Set down every line of the data exactly, skipping the pictures.

━━━ Raw data ━━━

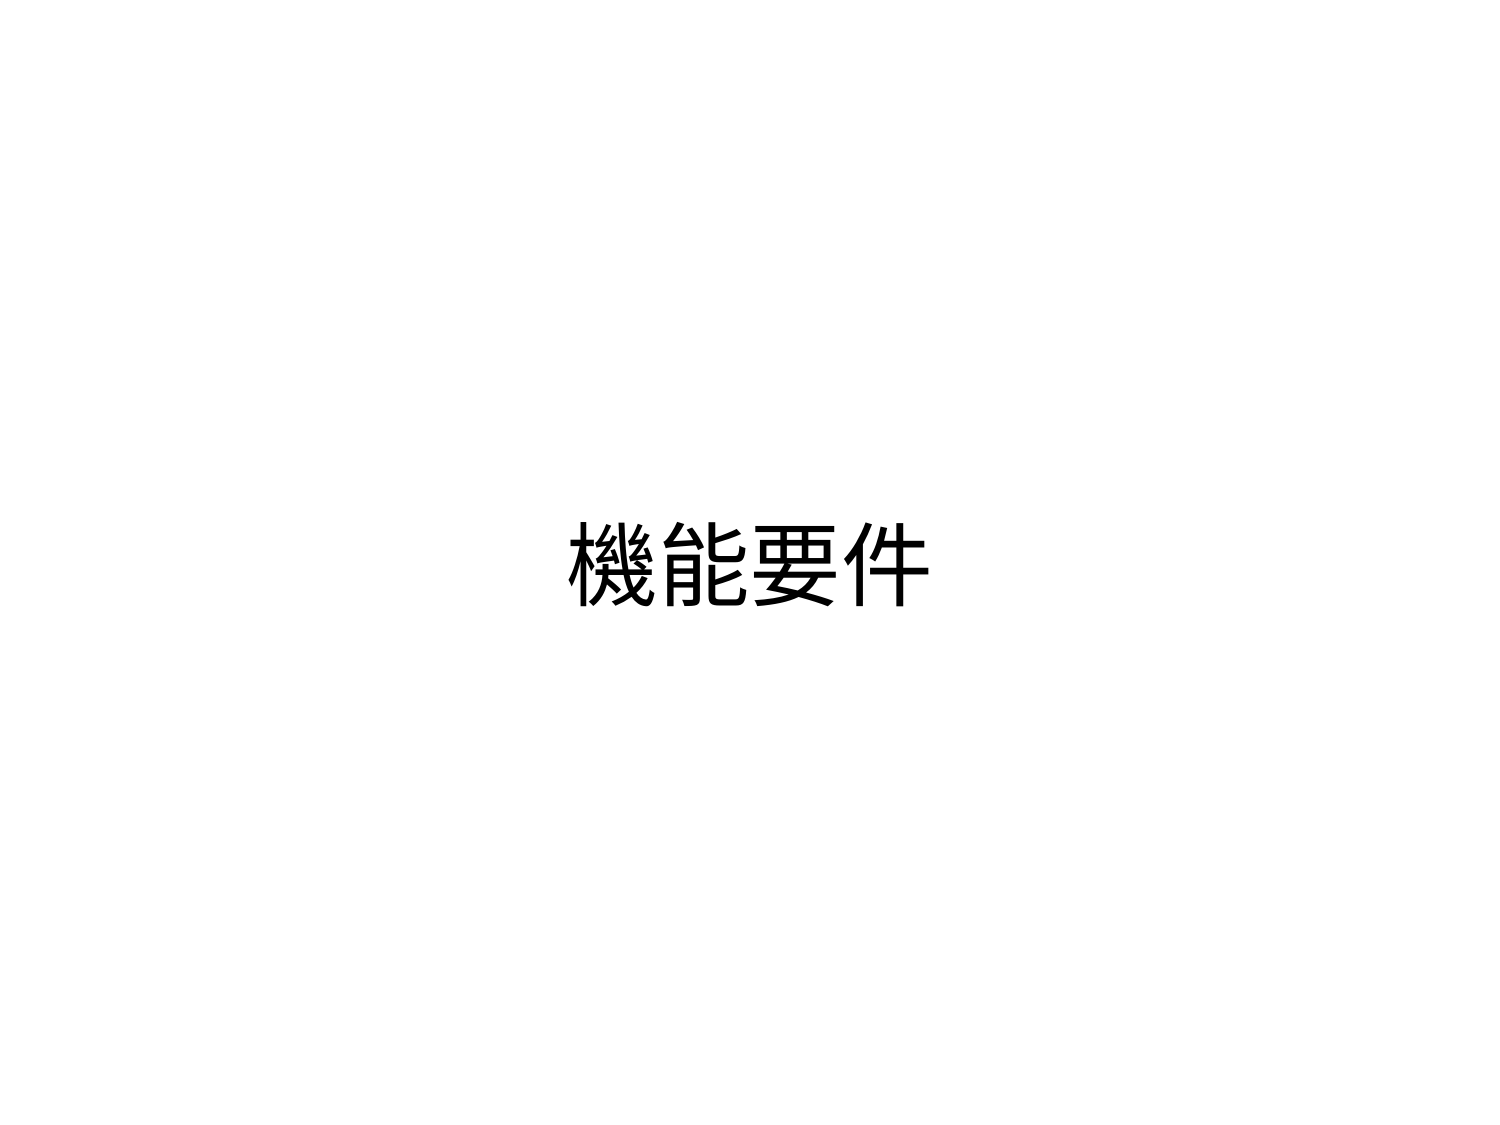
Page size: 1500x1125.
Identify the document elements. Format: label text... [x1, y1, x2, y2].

title 機能要件 [75, 468, 1425, 657]
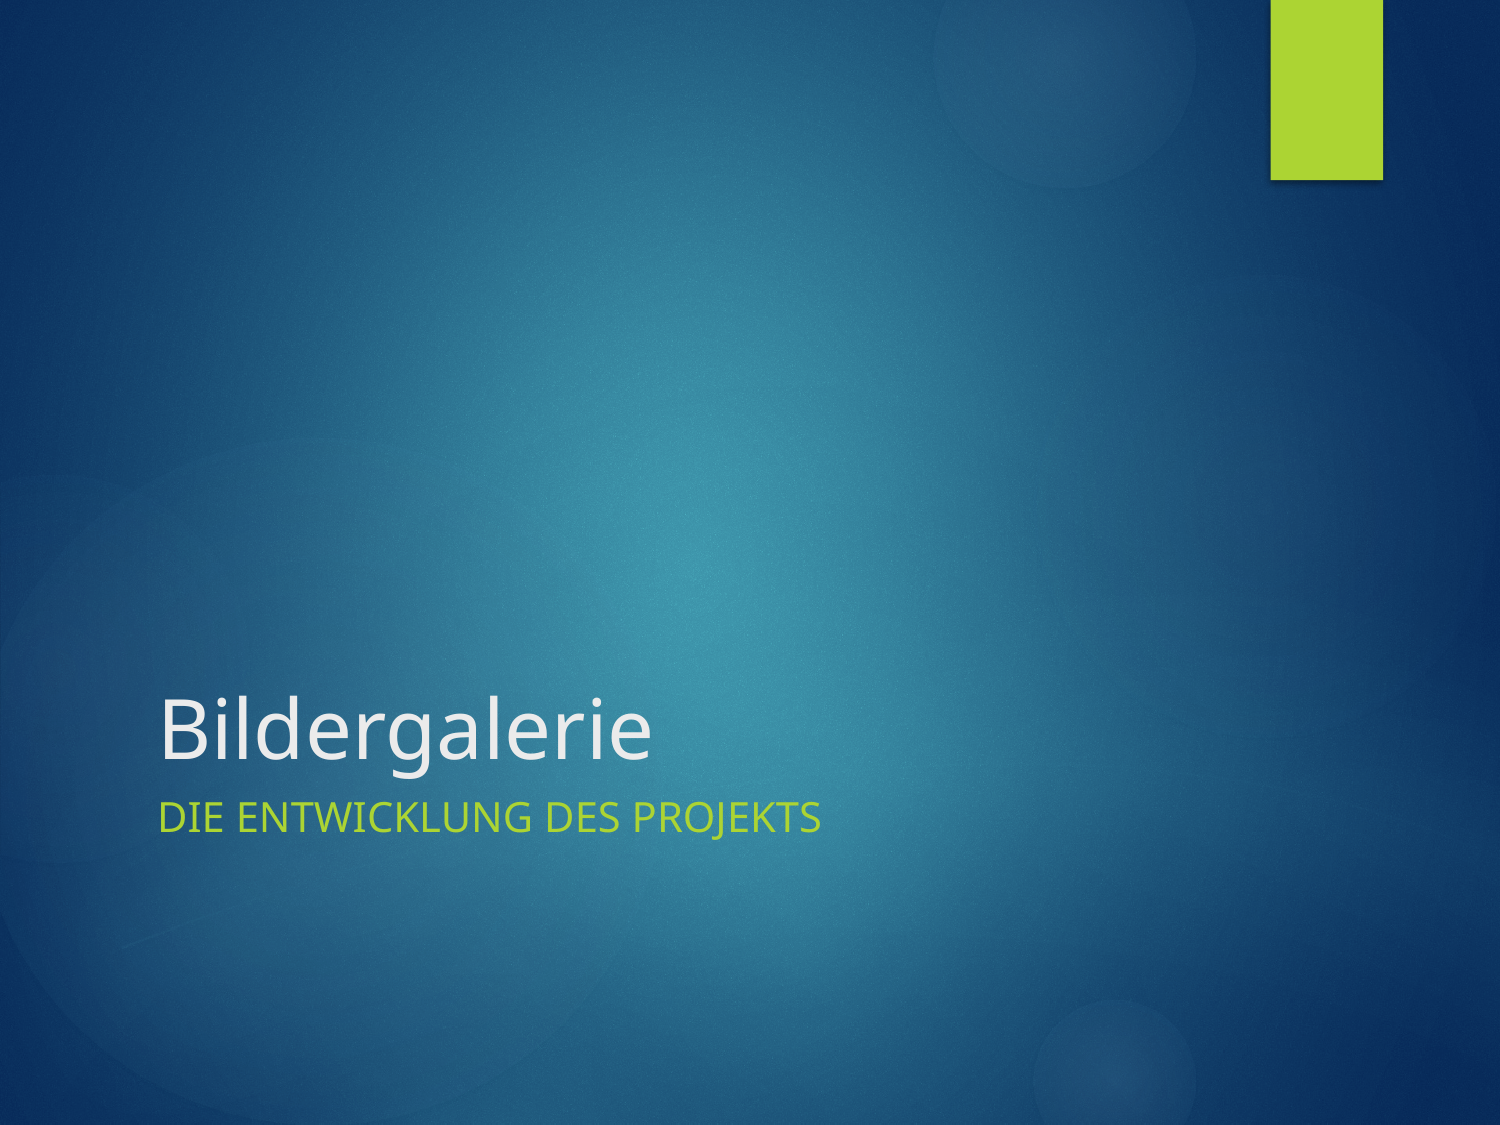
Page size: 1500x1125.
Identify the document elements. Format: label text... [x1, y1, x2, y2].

list Die Entwicklung des Projekts [142, 783, 1229, 925]
title Bildergalerie [142, 469, 1229, 783]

━━━

Answer for this exercise
Page size: 1500x1125.
Identify the document elements. Format: label text... [x1, y1, x2, y2].

title 機能要件 [75, 468, 1425, 657]
Page size: 1500x1125.
Identify the document elements. Format: label text... [x1, y1, x2, y2].

list Die Entwicklung des Projekts [142, 783, 1229, 925]
title Bildergalerie [142, 469, 1229, 783]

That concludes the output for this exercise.